### Required action
Set down, exactly as they appear, the line containing "με απόλυτη επιτυχία" and all subsequent lines through the end of the material below.

### Records supplied

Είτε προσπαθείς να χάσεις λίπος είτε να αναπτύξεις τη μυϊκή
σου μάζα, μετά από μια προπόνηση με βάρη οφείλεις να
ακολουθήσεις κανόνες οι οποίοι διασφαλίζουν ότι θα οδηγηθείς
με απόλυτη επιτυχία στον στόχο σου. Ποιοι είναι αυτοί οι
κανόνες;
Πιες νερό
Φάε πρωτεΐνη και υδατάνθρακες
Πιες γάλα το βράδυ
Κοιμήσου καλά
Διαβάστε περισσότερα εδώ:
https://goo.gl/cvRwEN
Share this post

### Response to this exercise
με απόλυτη επιτυχία στον στόχο σου. Ποιοι είναι αυτοί οι
κανόνες;
Πιες νερό
Φάε πρωτεΐνη και υδατάνθρακες
Πιες γάλα το βράδυ
Κοιμήσου καλά
Διαβάστε περισσότερα εδώ:
https://goo.gl/cvRwEN
Share this post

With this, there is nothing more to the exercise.